Konjunktur erholt sich – kurzfristig
Dabei ist die Industrie noch immer die erstrangige Wachstumslokomotive Ungarns, deren Ausstoß im bisherigen Jahresverlauf nur um 1-2 Prozentpunkte hinter dem Rekordjahr 2014 zurückbleibt. Schwächer musiziert das Baugewerbe, wo der Staat aber jederzeit Nachfragestöße generieren kann. Die Landwirtschaft hatte im Vorjahr dank Rekordernte durchaus Anteil an den im europäischen Maßstab Aufsehen erregenden ungarischen Wachstumszahlen, 2015 zieht die ungünstigere Witterung das BIP nun leider wieder nach unten.
Analysten sehen den relativ erstarkten Privatverbrauch und damit im Zusammenhang den Dienstleistungssektor als Wachstumsträger. (Das KSH hatte neben der Industrie bemerkenswerterweise Handel und Gastgewerbe hervorgehoben, wartet aber erst Anfang Dezember mit den detaillierten Angaben auf.) Selbstverständlich ist die ungebrochene Exportdynamik mit Rekordüberschüssen der Handelsbilanz Gold wert, dahinter steht wie gehabt die Automobilindustrie.
Für das Jahresende stützt sich die kurzfristige Konjunkturhoffnung auf den Inlandsverbrauch, wofür gleich mehrere Indizien sprechen. Am Arbeitsmarkt sind steigende Beschäftigung und Reallöhne zu beobachten, der Konsumklimaindex stimmt fürs Weihnachtsgeschäft optimistisch und die EU-Fördermittel aus dem vorigen Haushaltszyklus 2007-2013 müssen bis Jahresende definitiv abgerufen sein. Zudem wird die öffentliche Hand die Investitionen ausgehend von der günstigen Lage der Staatsfinanzen bereits ab dem IV. Quartal beleben können. Aber das ist halt wieder nur kurzfristig gedacht…

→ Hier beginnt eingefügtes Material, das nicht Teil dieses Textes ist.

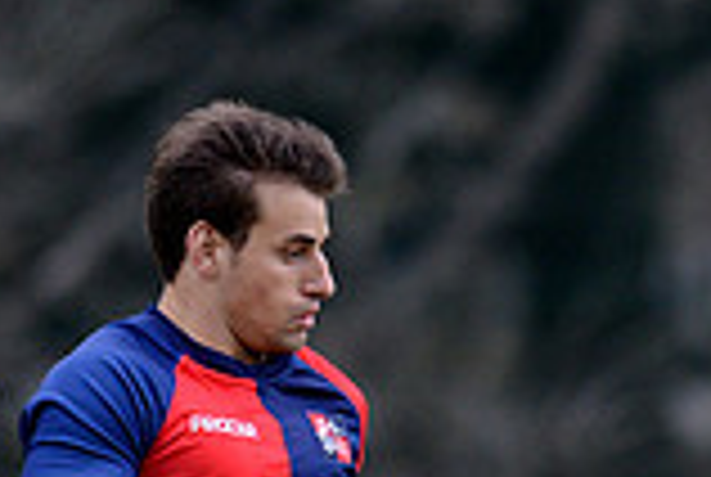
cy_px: 848
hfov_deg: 1.3
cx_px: 1017
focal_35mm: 1537
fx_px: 30413
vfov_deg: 0.9
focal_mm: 420
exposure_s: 1/800
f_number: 4
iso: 2200
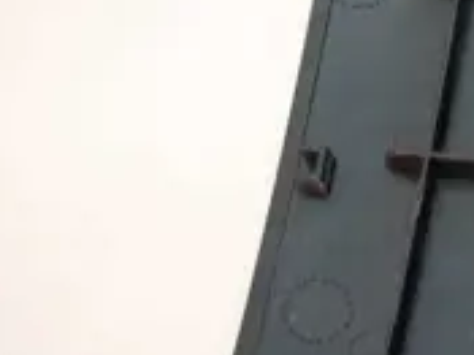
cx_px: 676
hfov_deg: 7.9
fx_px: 3359
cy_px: 27
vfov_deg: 6.0
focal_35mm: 245
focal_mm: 55
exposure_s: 1/30
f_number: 5.6
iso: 640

OECD verstrahlt Zuversicht
Anfang November hat die OECD Ungarn in ihrer aktuellen Prognose viel zugetraut: Die Wirtschaft wird in diesem Jahr um 3 Prozent, 2016 um 2,4 Prozent und 2017 wieder um 3,1 Prozent wachsen – mit dieser Zuversicht stellt die Organisation selbst die ungarische Regierung in den Schatten. Getragen wird das Wachstum in erster Linie durch Zuwachsraten beim Privatverbrauch von stabil über 3 Prozent, wie sie die Ungarn seit einem Jahrzehnt nicht mehr erlebten, und durch mehr Beschäftigung (die Erwerbslosenquote dürfte 2017 unter 6 Prozent fallen!), während auch die sukzessive auf 72 Prozent am BIP zurückgehenden Staatsschulden den Spielraum der ungarischen Wirtschaftspolitik Stück für Stück ausweiten. Obgleich das Außenhandelsvolumen in den folgenden Jahren weniger dynamisch zulegt, versprechen die Nettoexporte einen steigenden Beitrag zum BIP.

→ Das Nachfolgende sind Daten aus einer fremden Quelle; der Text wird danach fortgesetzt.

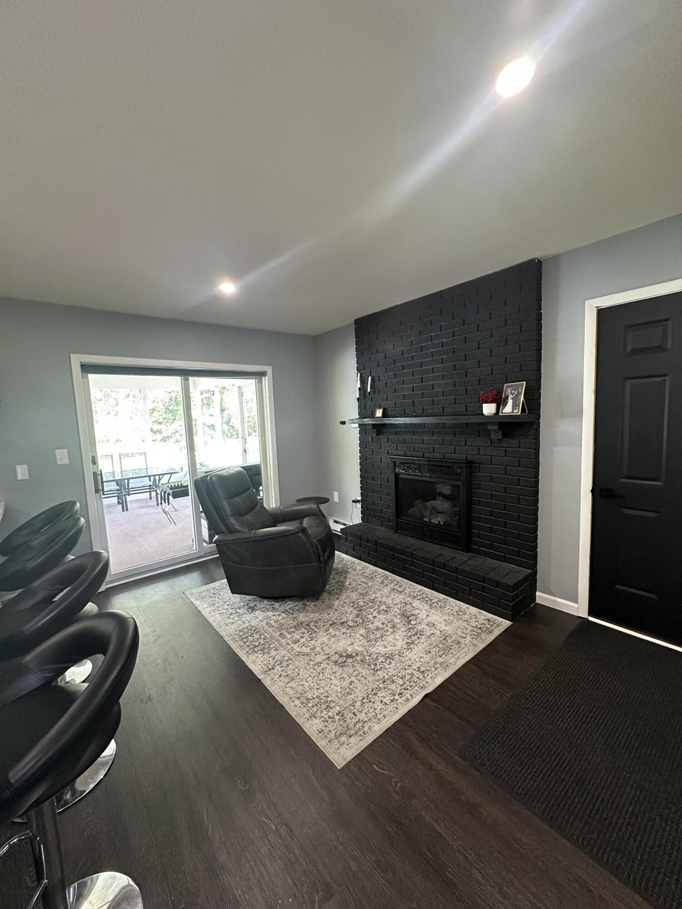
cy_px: 454
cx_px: 341
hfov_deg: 85.7
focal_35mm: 14
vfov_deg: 102.1
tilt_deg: -5.9
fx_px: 368
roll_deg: +1.5
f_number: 2.2
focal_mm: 2.22
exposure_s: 1/60
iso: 500
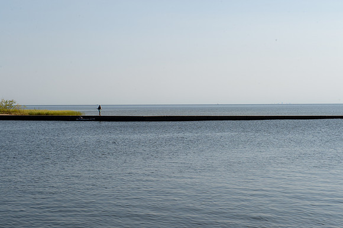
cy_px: 114
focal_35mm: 70
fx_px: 667
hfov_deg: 28.9
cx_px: 172
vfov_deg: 19.4
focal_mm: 70
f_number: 16
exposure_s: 1/320
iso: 250
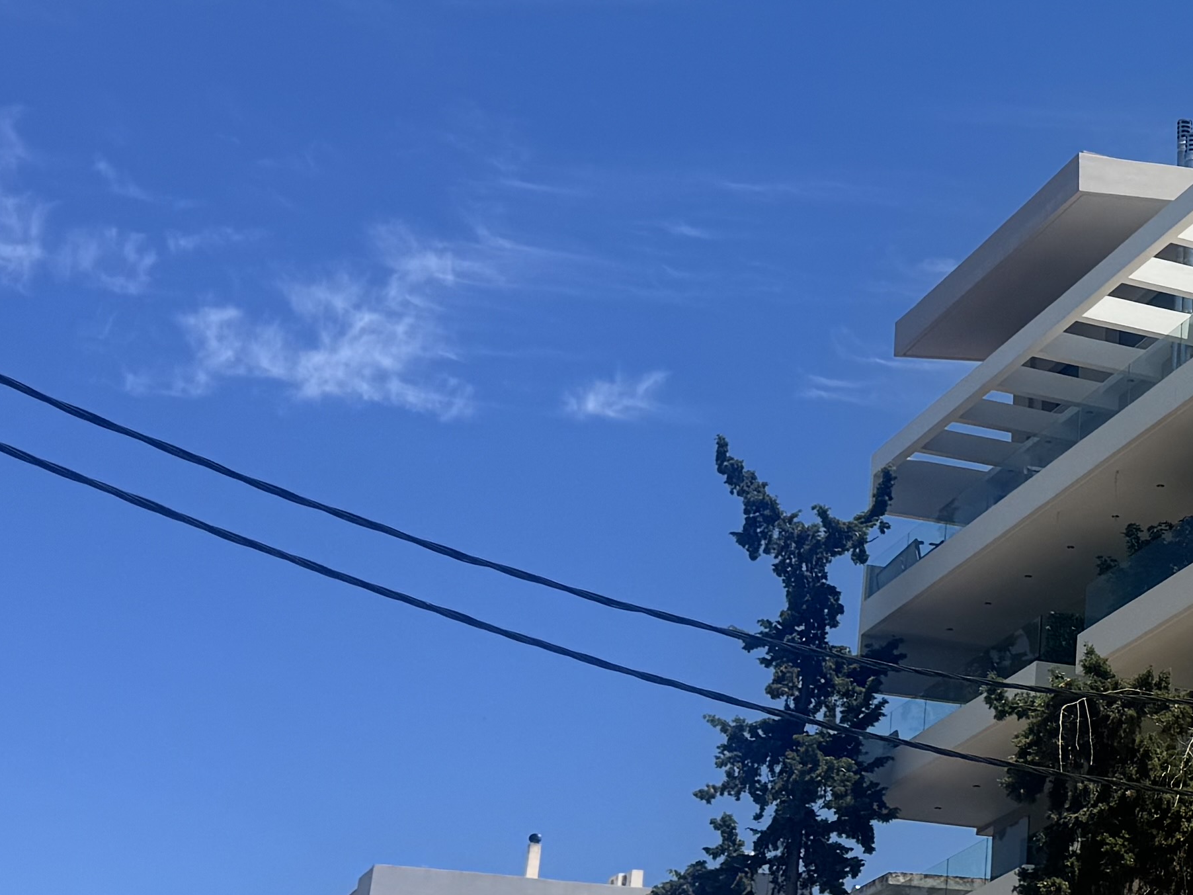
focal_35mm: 76
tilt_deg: +24.4
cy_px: 343
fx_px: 2619
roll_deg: +3.2
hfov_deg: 22.4
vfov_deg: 19.4
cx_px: 1637
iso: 80
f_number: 1.78
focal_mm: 6.76
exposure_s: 1/5348
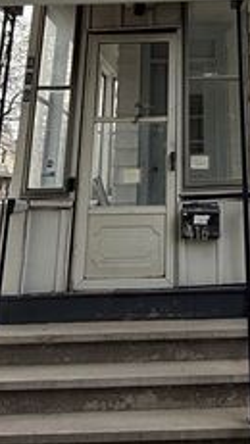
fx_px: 518
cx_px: 215
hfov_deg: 26.4
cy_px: 9
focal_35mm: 44
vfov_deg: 41.0
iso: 64
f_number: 2.2
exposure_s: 1/374
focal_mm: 2.22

Das Geschwafel über die kurzfristige Konjunktur und die mangelnde Nachhaltigkeit hören wir seit Jahren. Irgendwann wird sich das Wachstum verlangsam, irgendwann kommt die nächste Wirtschaftskrise, sei es selbstverschuldet, sei es durch die Eseleien und Gier anderer. Für diesen Tag können ja unseren linken und liberalen Freunde ja schon einmal den Sekt kaltstellen.
Tatsache ist, dass die ungarische Wirtschaftspolitik trotz ihrer Fehler die wirkungsvollste seit der Ära Horthy ist.